City Council Passes Short-term Rental Legislation

Cleveland City Council voted Monday to allow Clevelanders to share their homes with the thousands of visitors who will be traveling through the city in the months to come.

With a few rules and regulations about home sharing being put in place by this vote, Clevelanders are now allowed to open up their homes and will pay a 3 percent tax, something supporters say will benefit the homeowners, local businesses and the economy of the city as it will gain additional tax revenue.

“Thanks to the leadership of Mayor Jackson and the City Council, Cleveland has developed smart, fair rules for home sharing the will ensure middle-class families can share their space while contributing to the city's economy,” said Michael O’Neil, Airbnb’s Regional Director of Policy, in a news release.

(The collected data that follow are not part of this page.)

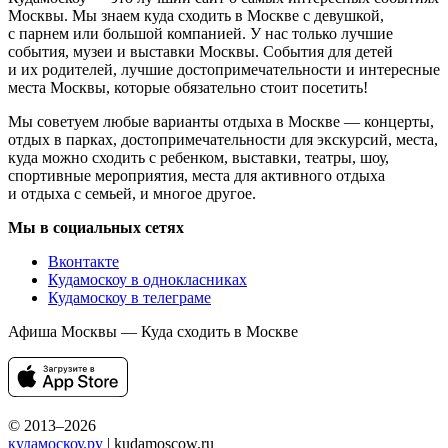
Москвы. Мы знаем куда сходить в Москве с девушкой,
с парнем или большой компанией. У нас только лучшие
события, музеи и выставки Москвы. События для детей
и их родителей, лучшие достопримечательности и интересные
места Москвы, которые обязательно стоит посетить!
Мы советуем любые варианты отдыха в Москве — концерты,
отдых в парках, достопримечательности для экскурсий, места,
куда можно сходить с ребенком, выставки, театры, шоу,
спортивные мероприятия, места для активного отдыха
и отдыха с семьей, и многое другое.
Мы в социальных сетях
Вконтакте
Кудамоскоу в однокласниках
Кудамоскоу в телеграме
Афиша Москвы — Куда сходить в Москве
© 2013–2026
кудамоскоу.ру
| kudamoscow.ru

Clevelanders are allowed to share their residence, whether that be simply a room in the house or the entire home while they’re away, with guests visiting the city for anything from the NBA Finals to the RNC. If a home is rented out to guests for more than 91 days per year, however, homeowners must add the property to the city’s rental registry.

The ordinance voted on Monday allows the city to regulate and tax short-term rentals within Cleveland. All short-term rentals will now be subject to a 3 percent tax, to be collected by the booking agent. For most people, that means AirBnB, which started collecting and remitting hotel taxes on behalf of hosts and guests in Cuyahoga County on April 1.

These new regulations are following other major cities across the country who have benefited from following similar processes for the growing home-sharing market.

“Cleveland’s home sharing ordinance is among the most promising in the country, balancing economic opportunity for middle-class families and neighborhood businesses with growing tourism in one of America’s great cities,” O’Neil said.